## Assigned task:
Retype the passage on UN shortcomings word for word, everything from "In a similar" down to "the hosting organization.".

--- Text excerpt Enclosed Below ---

This appropriation of the international system is more than a dangerous precedent. It poses a threat to the legitimacy and viability of institutions, and provides ready ammunition to those who would seek to diminish U.S. leadership across the international system.
In a similar vein, the UN system is frequently and justifiably criticized for providing open venues for rogue states and bad global actors. I’ll brace myself for the laugh track when I tell you that Venezuela is on the Security Council and China, Russia, and Cuba are members of the Human Rights Council. Bloc voting can result in counterintuitive outcomes, and bad actors are sometimes determined to employ multilateral venues to advance goals antithetical to the hosting organization.
I think we can all agree that these realities are unfortunate at best and all too often corrosive and damaging. And there are times when the system in which we’ve invested so much just doesn’t perform as well or as quickly as we’d want – for example WHO being so slow off the mark in responding to the Ebola crisis.
Finally, in the category of shortcomings we need to make special note of continued management, transparency, and accountability failings. Such failings have a profound impact on the international system – damaged credibility, diminished impact, and justifiable exposure to critics. In this category I would include a long history of poorly managed or mismanaged budgets, a sclerotic personnel system, an opaque response to crises such as sexual exploitation and abuse by UN peacekeepers.
The United States is at the forefront of efforts across the UN system to promote the positive evolution in the management cultures of all organizations and agencies. Sometimes we feel a little lonely in that position, but our sustained focus on these issues is beginning to make a difference. There is more budget transparency and accountability in many organizations today. There are more robust investigation tools. There is momentum toward addressing the lack of uniform whistleblower protections.

--- End of Enclosed Text excerpt ---
--- Data shown Enclosed Below ---

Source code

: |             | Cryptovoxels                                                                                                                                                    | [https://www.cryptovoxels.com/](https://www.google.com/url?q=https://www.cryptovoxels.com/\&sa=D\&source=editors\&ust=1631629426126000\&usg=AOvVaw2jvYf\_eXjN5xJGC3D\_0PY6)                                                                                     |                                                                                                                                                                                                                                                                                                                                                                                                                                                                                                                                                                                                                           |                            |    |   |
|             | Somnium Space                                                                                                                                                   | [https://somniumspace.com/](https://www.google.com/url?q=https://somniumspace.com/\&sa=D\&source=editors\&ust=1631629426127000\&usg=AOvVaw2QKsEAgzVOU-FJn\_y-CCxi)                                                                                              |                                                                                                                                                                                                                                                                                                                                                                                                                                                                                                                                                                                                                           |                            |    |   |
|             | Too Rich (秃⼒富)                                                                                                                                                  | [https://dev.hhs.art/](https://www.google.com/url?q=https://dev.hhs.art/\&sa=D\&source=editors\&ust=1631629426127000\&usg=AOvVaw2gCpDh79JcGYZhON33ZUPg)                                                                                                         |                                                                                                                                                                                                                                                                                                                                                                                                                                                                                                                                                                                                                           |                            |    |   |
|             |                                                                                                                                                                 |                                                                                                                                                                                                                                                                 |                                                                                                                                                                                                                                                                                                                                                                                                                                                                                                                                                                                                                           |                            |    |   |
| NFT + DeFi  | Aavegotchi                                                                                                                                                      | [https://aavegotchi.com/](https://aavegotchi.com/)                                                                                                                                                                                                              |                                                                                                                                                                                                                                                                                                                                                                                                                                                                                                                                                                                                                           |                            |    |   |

--- End of Enclosed Data shown ---

## Answer to this problem:
In a similar vein, the UN system is frequently and justifiably criticized for providing open venues for rogue states and bad global actors. I’ll brace myself for the laugh track when I tell you that Venezuela is on the Security Council and China, Russia, and Cuba are members of the Human Rights Council. Bloc voting can result in counterintuitive outcomes, and bad actors are sometimes determined to employ multilateral venues to advance goals antithetical to the hosting organization.